_RECORDS PROVIDED_
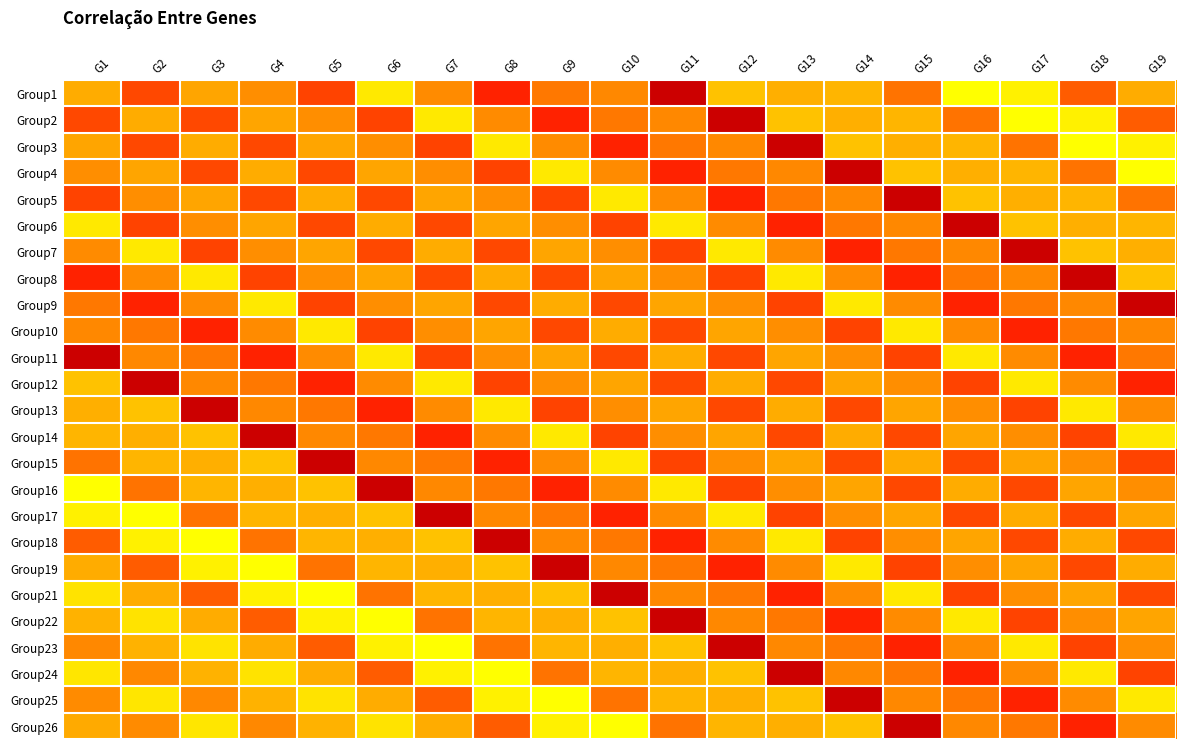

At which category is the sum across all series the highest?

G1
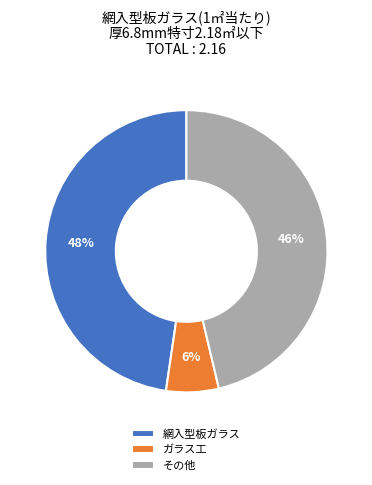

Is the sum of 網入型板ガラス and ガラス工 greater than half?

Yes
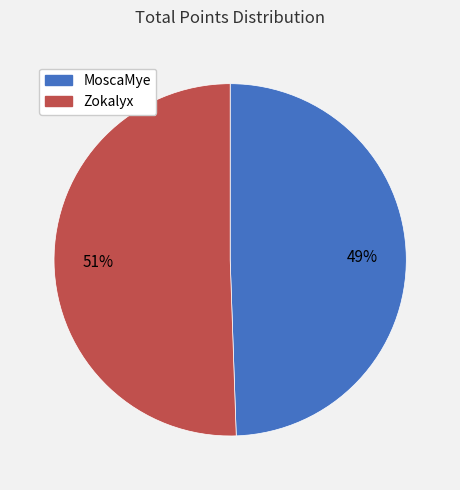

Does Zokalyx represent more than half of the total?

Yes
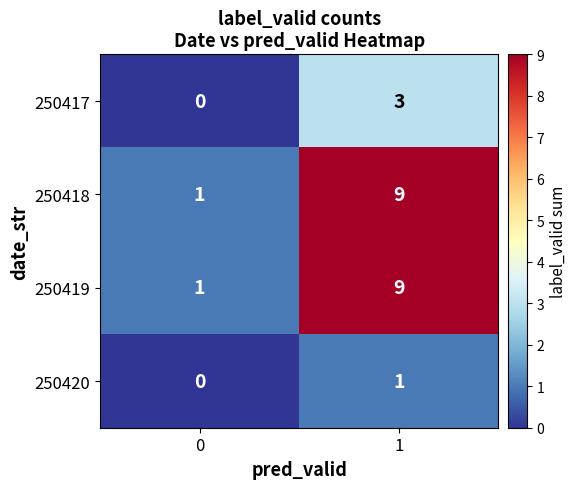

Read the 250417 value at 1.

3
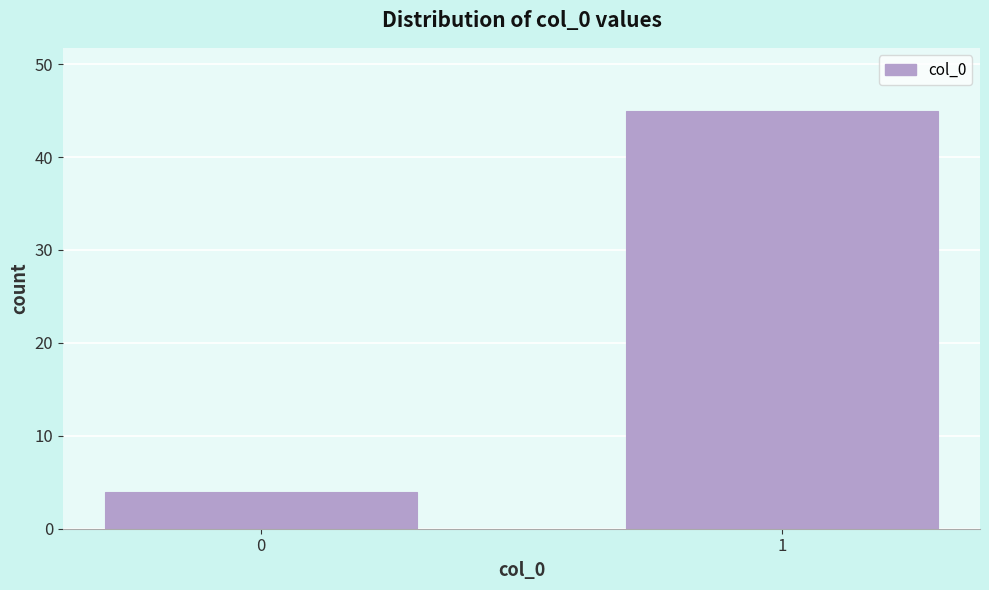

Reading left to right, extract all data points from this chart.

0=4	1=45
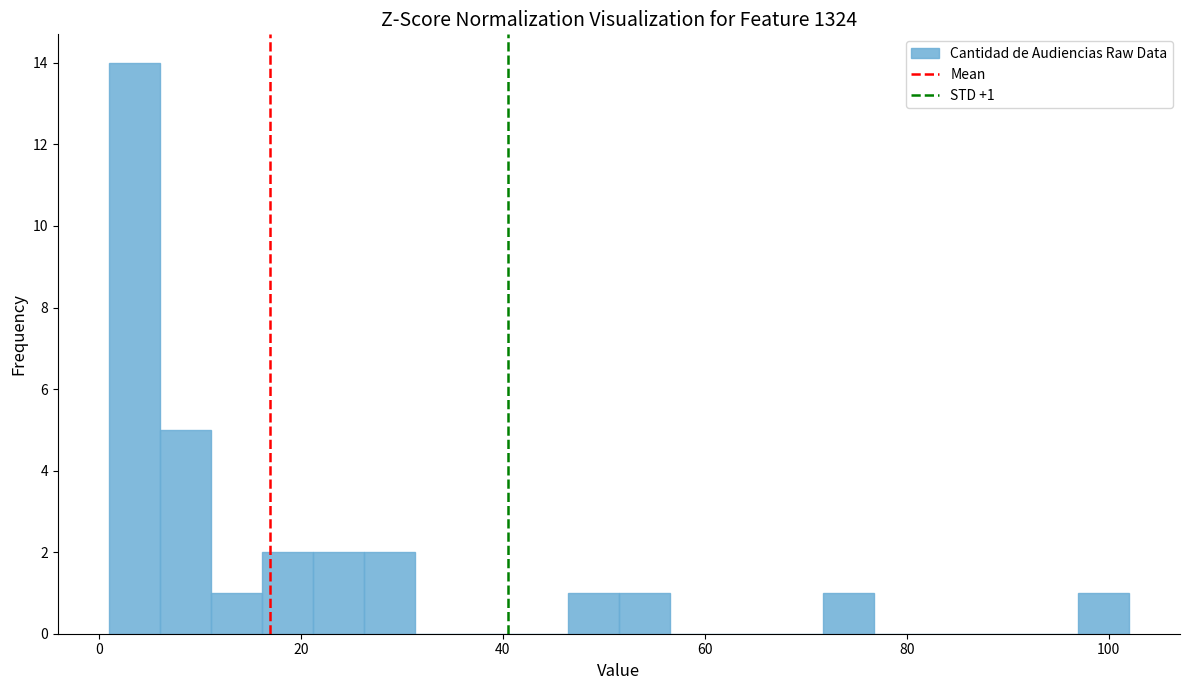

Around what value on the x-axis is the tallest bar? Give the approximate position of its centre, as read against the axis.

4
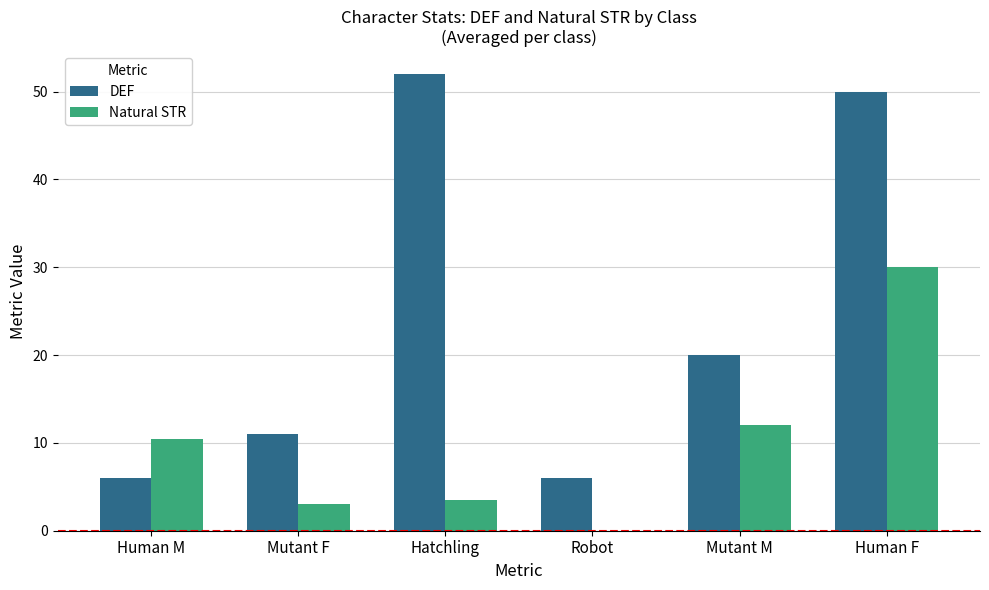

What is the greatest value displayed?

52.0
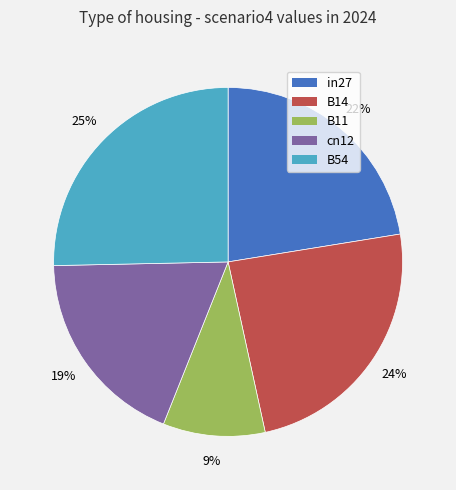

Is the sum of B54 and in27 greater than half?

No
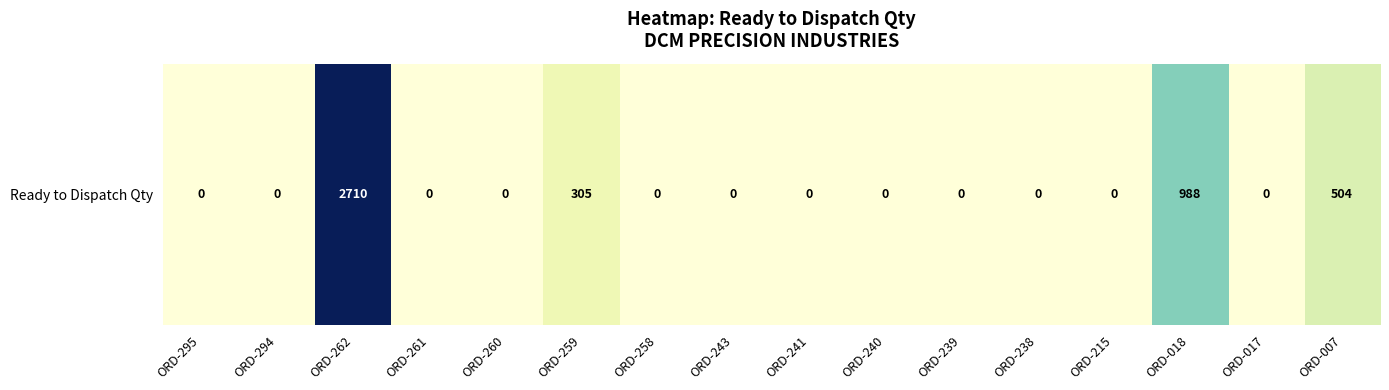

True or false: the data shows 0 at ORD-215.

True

_INSTRUCTIONS TO FOLLOW_
Render every line of the material above as a numbered list. Skip the blank lines and leave out the pictures.

_WRITTEN SOLUTION_
1. At which category is the sum across all series the highest?
2. G1
3. Is the sum of 網入型板ガラス and ガラス工 greater than half?
4. Yes
5. Does Zokalyx represent more than half of the total?
6. Yes
7. Read the 250417 value at 1.
8. 3
9. Reading left to right, extract all data points from this chart.
10. 0=4	1=45
11. Around what value on the x-axis is the tallest bar? Give the approximate position of its centre, as read against the axis.
12. 4
13. What is the greatest value displayed?
14. 52.0
15. Is the sum of B54 and in27 greater than half?
16. No
17. True or false: the data shows 0 at ORD-215.
18. True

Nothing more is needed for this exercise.